-- Dataset extract follows --

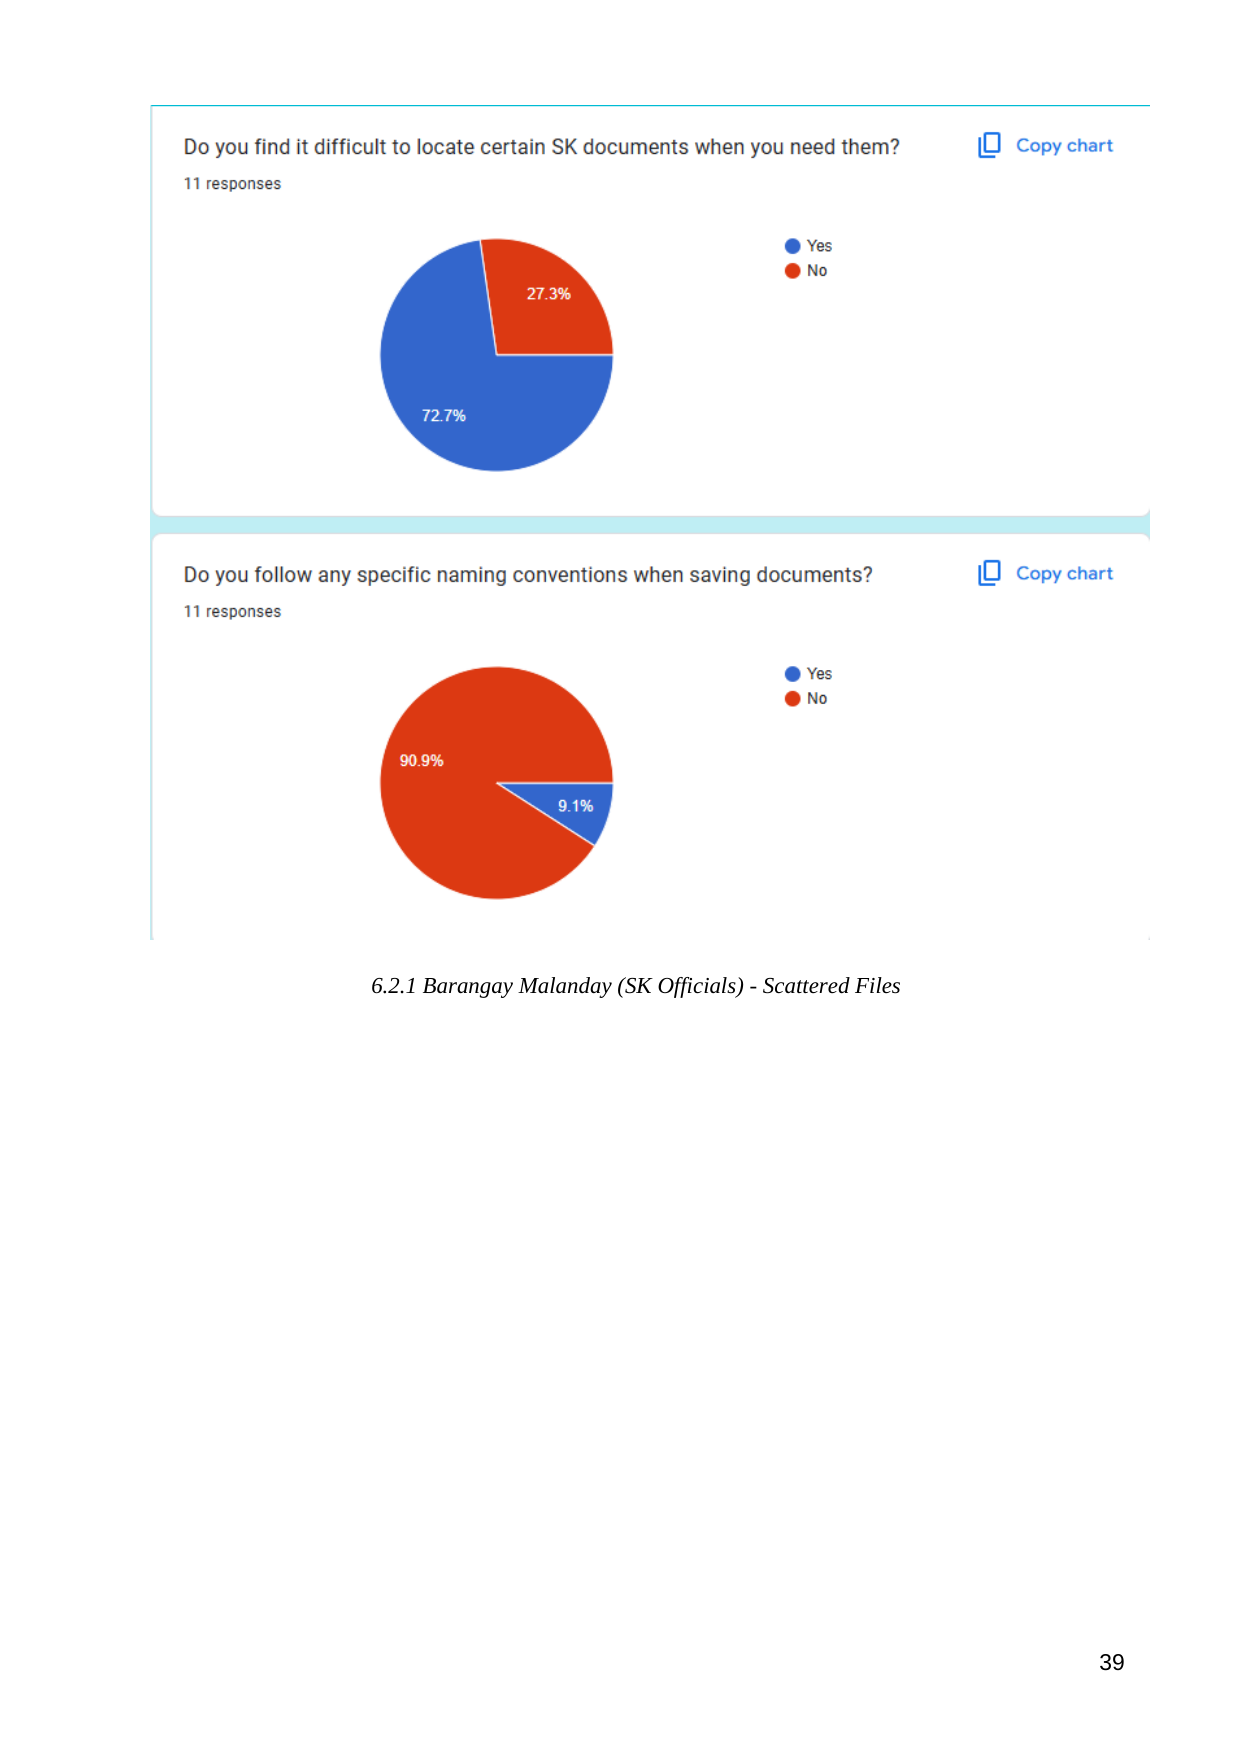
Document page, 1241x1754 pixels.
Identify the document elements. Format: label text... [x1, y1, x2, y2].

subtitle 6.2.1 Barangay Malanday (SK Officials) - Scattered Files [150, 973, 1124, 999]
picture [150, 105, 1151, 940]
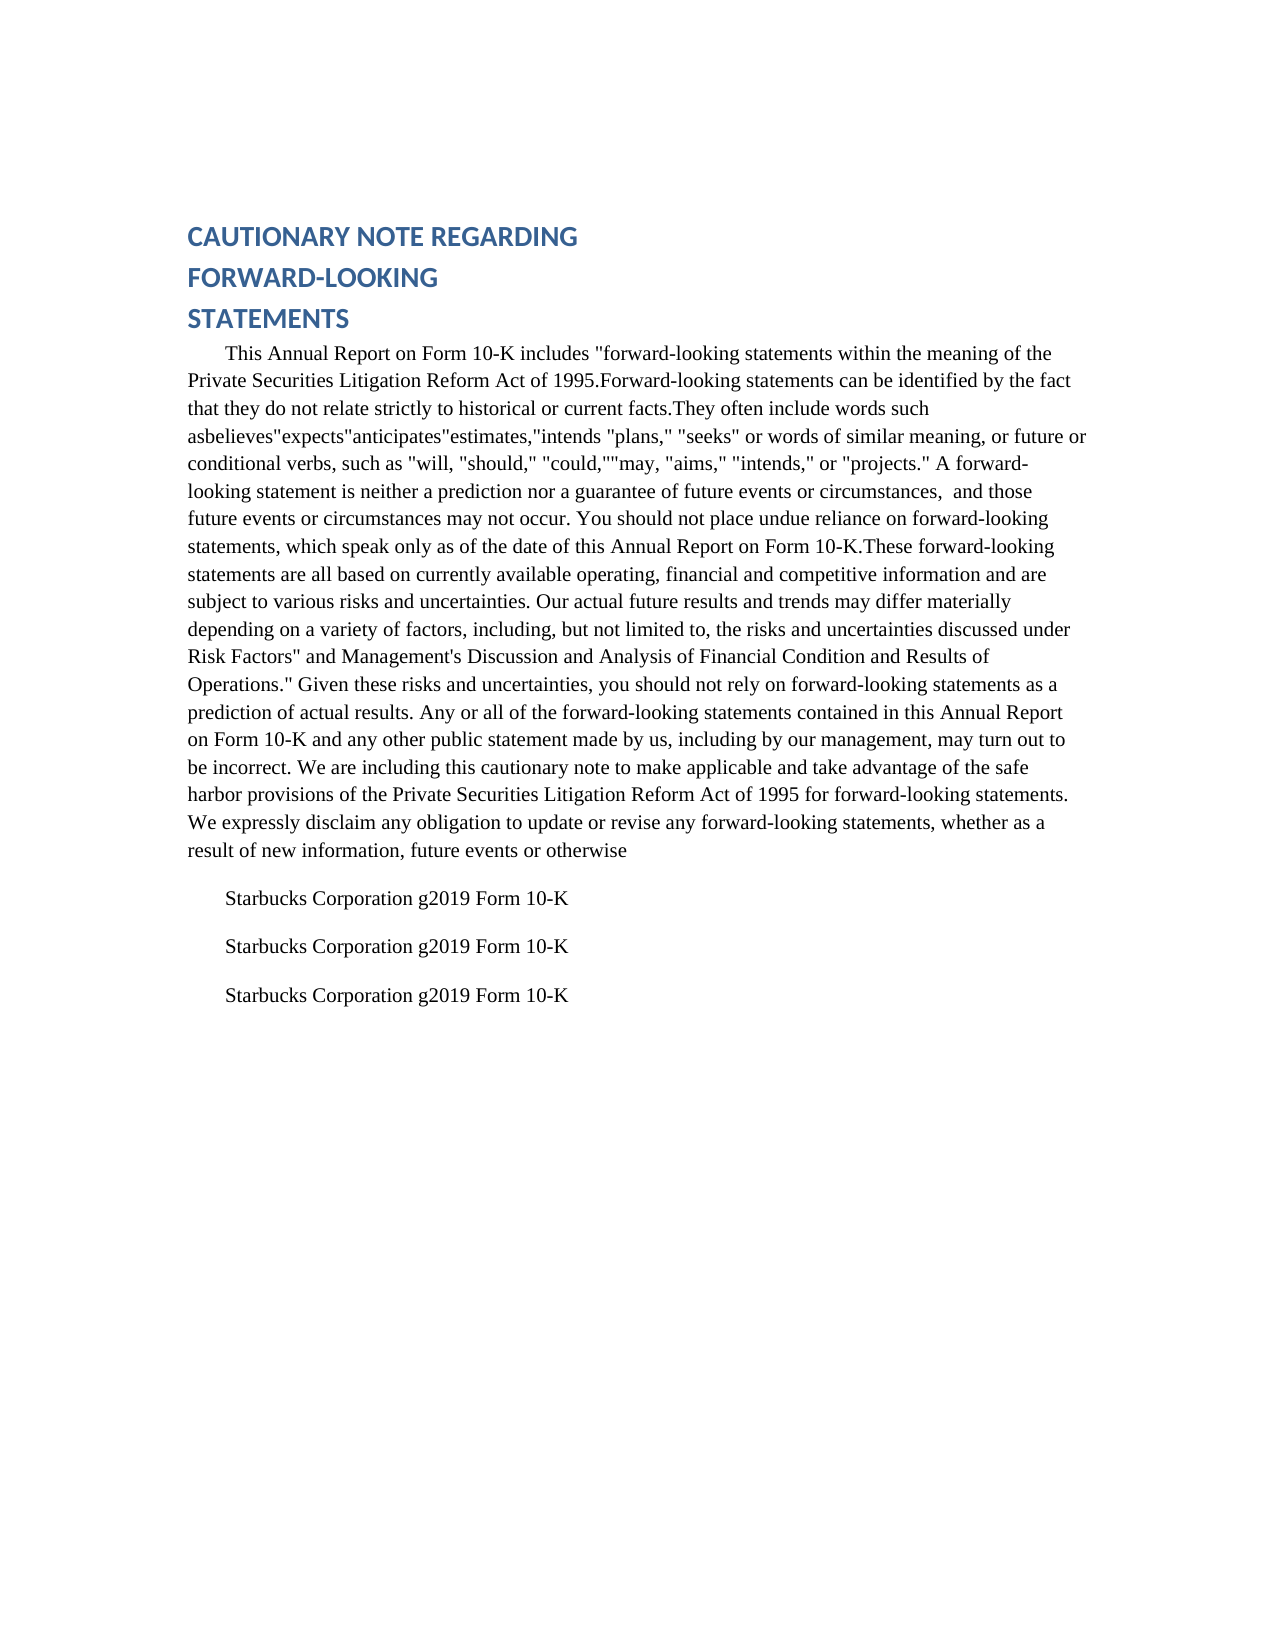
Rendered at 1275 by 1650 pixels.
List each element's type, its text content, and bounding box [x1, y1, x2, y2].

text Starbucks Corporation g2019 Form 10-K [187, 983, 600, 1007]
text This Annual Report on Form 10-K includes "forward-looking statements within the meaning of the Private Securities Litigation Reform Act of 1995.Forward-looking statements can be identified by the fact that they do not relate strictly to historical or current facts.They often include words such asbelieves"expects"anticipates"estimates,"intends "plans," "seeks" or words of similar meaning, or future or conditional verbs, such as "will, "should," "could,""may, "aims," "intends," or "projects." A forward-looking statement is neither a prediction nor a guarantee of future events or circumstances, and those future events or circumstances may not occur. You should not place undue reliance on forward-looking statements, which speak only as of the date of this Annual Report on Form 10-K.These forward-looking statements are all based on currently available operating, financial and competitive information and are subject to various risks and uncertainties. Our actual future results and trends may differ materially depending on a variety of factors, including, but not limited to, the risks and uncertainties discussed under Risk Factors" and Management's Discussion and Analysis of Financial Condition and Results of Operations." Given these risks and uncertainties, you should not rely on forward-looking statements as a prediction of actual results. Any or all of the forward-looking statements contained in this Annual Report on Form 10-K and any other public statement made by us, including by our management, may turn out to be incorrect. We are including this cautionary note to make applicable and take advantage of the safe harbor provisions of the Private Securities Litigation Reform Act of 1995 for forward-looking statements. We expressly disclaim any obligation to update or revise any forward-looking statements, whether as a result of new information, future events or otherwise [187, 341, 1087, 862]
subtitle CAUTIONARY NOTE REGARDING FORWARD-LOOKING STATEMENTS [187, 218, 600, 335]
text Starbucks Corporation g2019 Form 10-K [187, 886, 600, 910]
text Starbucks Corporation g2019 Form 10-K [187, 934, 600, 958]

-- Dataset extract concluded --

■ What to work on: Output only the lines above from the one containing "Identify the document" to the one containing "Rendered at 1275 by 1650 pixels.", both included, exactly as written and with no pictures.

■ Response to the exercise:
Identify the document elements. Format: label text... [x1, y1, x2, y2].

subtitle 6.2.1 Barangay Malanday (SK Officials) - Scattered Files [150, 973, 1124, 999]
picture [150, 105, 1151, 940]
Rendered at 1275 by 1650 pixels.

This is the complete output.